The Employment Appeal Tribunal (EAT) has determined that an employer was entitled to take into account previous incidents when dismissing for gross misconduct, even where such earlier conduct had not led to disciplinary action.

To ensure a fair dismissal on grounds of conduct, an employer must:

  1. Believe the employee to be guilty of misconduct;
  2. Have reasonable grounds for that belief; and
  3. Have carried out as much investigation as was reasonable to determine that belief.

An employment tribunal will also consider whether a decision to dismiss was within the “band of reasonable responses” open to the employer in the circumstances.

An employer must exercise caution when taking into account previous conduct in making its decision, particularly where such conduct resulted a disciplinary warning which has since expired.

In NHS 24 v. Pillar, the issue was whether the employer was entitled to consider previous similar incidents which had not resulted in the employee receiving additional training, but no formal warnings.

Ms Pillar was a nurse practitioner employed to triage calls on the NHS helpline. Her role was field calls from members of the public seeking advice, ask questions to determine their medical priority and recommend a course of action.

She was dismissed for gross misconduct following a patient safety incident in December 2013, where she sent a patient who had suffered a heart attack to an out-of-hours clinic, rather than treating it as an emergency. She had been involved in similar patient safety incidents in 2010 and 2012. However at this time the incidents were not treated as misconduct and she was instead put on a development plan and provided with additional training.

The investigatory report in relation to the 2013 incident included details of the events in 2010 and 2012, by way of background information. Based on that report, the employer decided to dismiss Ms Pillar for gross misconduct.

Ms Pillar argued that her dismissal was unfair because the investigatory report should not have included details of prior incidents which had not led to disciplinary action.

The Employment Tribunal agreed with Ms Pillar, finding that whilst the employer had been entitled to treat the latest incident as gross misconduct, the inclusion of the details regarding the previous history within the investigatory report rendered the dismissal procedurally unfair. Her compensation was, however, reduced by 70% to reflect her contributory fault.

NHS 24 appealed the decision to the Employment Appeal Tribunal.

EAT decision

The EAT upheld the appeal and determined that the dismissal was fair, in all the circumstances.

The relevant part of the test insofar as it related to the appeal, was step 3 which involved a consideration of whether the investigation had been sufficient. The EAT considered that to agree with the representations put forward by Ms Pillar would lead to an outcome that the inclusion of too much information rendered the investigation unreasonable.

The EAT found this to be perverse. Although the decision maker should only take into account previous incidents where it is fair and appropriate to do so, the mere fact that such information is placed before them in an investigatory report, will not in itself render an otherwise fair dismissal unfair.

Ms Pillar also argued that if an employer should not rely on expired warnings in a decision to dismiss, then conduct not treated as a disciplinary matter should not be relied upon either. However, in the EAT’s view the employer’s handling of the prior matters did not create any expectation that similar future issues would not be treated more seriously.
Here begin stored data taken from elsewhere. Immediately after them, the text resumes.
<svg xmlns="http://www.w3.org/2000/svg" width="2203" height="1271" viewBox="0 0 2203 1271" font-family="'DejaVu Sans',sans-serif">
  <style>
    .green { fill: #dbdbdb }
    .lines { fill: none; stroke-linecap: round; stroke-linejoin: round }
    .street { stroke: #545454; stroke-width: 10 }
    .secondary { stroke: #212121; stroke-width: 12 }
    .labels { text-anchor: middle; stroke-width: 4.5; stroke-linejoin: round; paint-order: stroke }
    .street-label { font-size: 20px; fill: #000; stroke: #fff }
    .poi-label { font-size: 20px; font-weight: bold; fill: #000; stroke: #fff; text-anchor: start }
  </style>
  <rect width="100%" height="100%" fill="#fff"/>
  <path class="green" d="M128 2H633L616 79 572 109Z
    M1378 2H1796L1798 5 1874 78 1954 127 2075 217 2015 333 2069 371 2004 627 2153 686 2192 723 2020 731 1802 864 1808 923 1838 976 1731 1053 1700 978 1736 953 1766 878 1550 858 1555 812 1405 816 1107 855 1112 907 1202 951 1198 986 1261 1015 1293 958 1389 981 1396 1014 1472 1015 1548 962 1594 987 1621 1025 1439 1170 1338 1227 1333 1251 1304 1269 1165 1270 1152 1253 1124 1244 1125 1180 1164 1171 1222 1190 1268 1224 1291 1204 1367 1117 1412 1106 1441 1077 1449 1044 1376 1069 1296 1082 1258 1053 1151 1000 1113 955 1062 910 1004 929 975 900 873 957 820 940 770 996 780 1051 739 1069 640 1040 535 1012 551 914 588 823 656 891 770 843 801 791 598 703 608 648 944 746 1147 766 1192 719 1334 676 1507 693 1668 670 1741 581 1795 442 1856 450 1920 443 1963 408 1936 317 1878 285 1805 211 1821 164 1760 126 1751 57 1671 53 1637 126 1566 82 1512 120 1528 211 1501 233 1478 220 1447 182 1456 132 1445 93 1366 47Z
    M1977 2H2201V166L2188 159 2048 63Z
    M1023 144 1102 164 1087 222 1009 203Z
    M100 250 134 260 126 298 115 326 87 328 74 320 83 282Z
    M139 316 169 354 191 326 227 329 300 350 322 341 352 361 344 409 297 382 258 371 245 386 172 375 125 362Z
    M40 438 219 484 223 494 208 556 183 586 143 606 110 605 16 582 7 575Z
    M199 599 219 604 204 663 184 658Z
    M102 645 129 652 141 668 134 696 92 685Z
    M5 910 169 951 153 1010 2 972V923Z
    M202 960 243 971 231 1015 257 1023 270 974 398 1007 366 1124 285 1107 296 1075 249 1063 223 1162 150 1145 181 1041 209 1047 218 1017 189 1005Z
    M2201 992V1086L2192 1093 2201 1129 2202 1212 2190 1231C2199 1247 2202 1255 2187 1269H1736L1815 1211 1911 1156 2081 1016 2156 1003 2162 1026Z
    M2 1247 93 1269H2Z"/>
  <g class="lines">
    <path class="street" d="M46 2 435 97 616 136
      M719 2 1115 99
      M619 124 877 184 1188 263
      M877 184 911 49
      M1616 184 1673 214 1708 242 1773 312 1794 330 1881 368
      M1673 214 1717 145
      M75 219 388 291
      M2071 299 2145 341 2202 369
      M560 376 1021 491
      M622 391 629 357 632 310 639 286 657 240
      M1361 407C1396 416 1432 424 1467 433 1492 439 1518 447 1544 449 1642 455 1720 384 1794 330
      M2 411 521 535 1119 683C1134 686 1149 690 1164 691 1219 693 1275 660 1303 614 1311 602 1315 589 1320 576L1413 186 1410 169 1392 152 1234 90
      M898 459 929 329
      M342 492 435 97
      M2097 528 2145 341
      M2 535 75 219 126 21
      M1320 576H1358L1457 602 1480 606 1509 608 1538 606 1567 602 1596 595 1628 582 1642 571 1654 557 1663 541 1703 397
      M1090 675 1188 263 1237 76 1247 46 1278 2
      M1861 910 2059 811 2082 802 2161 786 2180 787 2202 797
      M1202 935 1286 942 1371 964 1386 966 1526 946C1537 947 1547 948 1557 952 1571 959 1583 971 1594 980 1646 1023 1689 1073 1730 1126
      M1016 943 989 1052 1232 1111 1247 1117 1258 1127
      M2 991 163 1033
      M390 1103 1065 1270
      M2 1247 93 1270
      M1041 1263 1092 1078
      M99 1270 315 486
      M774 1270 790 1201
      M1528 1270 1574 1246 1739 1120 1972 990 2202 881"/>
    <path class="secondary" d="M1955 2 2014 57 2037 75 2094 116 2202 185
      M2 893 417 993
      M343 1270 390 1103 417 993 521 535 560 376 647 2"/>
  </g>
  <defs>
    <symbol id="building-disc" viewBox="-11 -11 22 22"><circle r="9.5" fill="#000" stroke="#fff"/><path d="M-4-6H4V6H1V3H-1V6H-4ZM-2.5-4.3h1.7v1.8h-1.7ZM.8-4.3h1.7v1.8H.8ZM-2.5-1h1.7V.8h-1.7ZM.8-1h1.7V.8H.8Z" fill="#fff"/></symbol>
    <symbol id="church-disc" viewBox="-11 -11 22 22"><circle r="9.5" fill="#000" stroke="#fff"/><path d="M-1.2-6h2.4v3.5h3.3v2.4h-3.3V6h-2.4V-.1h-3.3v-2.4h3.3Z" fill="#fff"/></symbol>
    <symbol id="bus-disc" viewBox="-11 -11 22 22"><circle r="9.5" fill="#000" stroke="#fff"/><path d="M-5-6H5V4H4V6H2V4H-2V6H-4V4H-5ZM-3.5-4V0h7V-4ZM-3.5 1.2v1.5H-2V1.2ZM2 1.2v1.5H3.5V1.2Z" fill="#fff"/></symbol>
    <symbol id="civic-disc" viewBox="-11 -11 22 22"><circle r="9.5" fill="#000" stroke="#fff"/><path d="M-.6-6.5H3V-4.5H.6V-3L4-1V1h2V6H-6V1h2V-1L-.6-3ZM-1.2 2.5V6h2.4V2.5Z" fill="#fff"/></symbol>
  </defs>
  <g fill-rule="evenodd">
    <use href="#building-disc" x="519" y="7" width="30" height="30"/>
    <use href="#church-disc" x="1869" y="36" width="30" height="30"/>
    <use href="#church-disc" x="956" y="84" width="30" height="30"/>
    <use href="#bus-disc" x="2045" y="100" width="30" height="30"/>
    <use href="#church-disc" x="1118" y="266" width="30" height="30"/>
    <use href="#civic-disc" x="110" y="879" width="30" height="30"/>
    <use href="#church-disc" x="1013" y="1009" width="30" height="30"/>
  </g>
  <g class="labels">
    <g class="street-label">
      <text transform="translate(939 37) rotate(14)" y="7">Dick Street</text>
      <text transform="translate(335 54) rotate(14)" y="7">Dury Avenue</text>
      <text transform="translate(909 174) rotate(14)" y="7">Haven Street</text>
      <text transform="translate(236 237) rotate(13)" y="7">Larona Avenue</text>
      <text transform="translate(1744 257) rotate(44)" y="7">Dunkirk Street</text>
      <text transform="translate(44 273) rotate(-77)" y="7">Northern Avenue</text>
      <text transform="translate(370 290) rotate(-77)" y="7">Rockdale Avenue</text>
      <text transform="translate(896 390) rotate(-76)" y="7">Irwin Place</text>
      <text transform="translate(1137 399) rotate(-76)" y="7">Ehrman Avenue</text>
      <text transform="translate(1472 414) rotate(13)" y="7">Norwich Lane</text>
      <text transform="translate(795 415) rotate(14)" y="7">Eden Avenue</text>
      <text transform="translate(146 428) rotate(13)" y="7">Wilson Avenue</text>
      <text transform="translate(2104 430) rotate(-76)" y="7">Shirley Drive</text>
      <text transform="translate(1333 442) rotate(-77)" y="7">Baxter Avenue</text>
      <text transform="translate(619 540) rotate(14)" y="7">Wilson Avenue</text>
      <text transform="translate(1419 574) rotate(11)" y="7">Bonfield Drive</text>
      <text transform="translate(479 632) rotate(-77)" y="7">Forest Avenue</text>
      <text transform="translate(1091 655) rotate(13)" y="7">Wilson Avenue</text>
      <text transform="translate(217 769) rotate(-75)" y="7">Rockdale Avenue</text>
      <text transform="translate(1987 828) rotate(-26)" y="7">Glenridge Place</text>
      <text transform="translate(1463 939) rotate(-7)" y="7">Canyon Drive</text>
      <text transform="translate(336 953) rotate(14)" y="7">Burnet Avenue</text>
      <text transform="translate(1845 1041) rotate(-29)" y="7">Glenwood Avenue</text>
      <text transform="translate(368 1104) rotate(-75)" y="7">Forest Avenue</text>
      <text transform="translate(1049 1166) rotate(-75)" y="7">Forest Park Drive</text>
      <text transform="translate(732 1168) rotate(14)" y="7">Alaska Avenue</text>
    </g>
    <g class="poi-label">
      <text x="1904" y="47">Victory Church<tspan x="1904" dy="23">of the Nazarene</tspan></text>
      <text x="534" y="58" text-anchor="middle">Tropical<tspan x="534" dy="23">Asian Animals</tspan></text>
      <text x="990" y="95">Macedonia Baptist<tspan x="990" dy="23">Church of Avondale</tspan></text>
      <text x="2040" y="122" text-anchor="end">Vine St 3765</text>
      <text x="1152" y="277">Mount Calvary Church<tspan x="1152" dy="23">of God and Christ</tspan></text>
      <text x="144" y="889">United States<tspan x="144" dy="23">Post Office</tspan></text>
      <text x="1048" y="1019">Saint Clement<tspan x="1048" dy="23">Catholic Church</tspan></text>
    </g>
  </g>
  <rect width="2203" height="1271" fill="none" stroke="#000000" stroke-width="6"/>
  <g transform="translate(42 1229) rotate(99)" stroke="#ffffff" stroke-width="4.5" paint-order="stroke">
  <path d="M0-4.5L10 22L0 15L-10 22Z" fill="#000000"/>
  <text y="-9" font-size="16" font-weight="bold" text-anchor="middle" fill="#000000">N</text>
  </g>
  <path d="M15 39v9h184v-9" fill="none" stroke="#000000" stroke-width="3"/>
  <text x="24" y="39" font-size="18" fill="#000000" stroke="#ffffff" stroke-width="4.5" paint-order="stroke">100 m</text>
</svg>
In any event, the incident in question was sufficiently serious to mean that the termination was within the band of reasonable responses.


The fairness of taking account expired warnings (or similar conduct that has not led to a formal warning) remains a contentious area and this should be handled very carefully.

However, a distinction should be drawn between including background information that might be pertinent to the issues in an investigatory report and actually relying on that information as the overriding basis for termination.

In all cases, the decision-maker should be clear on what factors they have taken into account when making a decision to dismiss. If they have been swayed by previous incidents that did not result in disciplinary action (or in relation to which any previous warnings have expired), they should make this clear and explain why, in the circumstances, they considered it was appropriate to do so. Equally, if the investigation report includes such information but the decision-maker made a conscious decision not to include it in their deliberations, this should also be made clear.

An employment tribunal will not substitute its own decision when considering the fairness of a dismissal, but it will look closely at the thoroughness of the investigation and the underlying rationale. As a general rule, a high standard of investigation and procedure is expected of employers, when dealing with potential misconduct cases.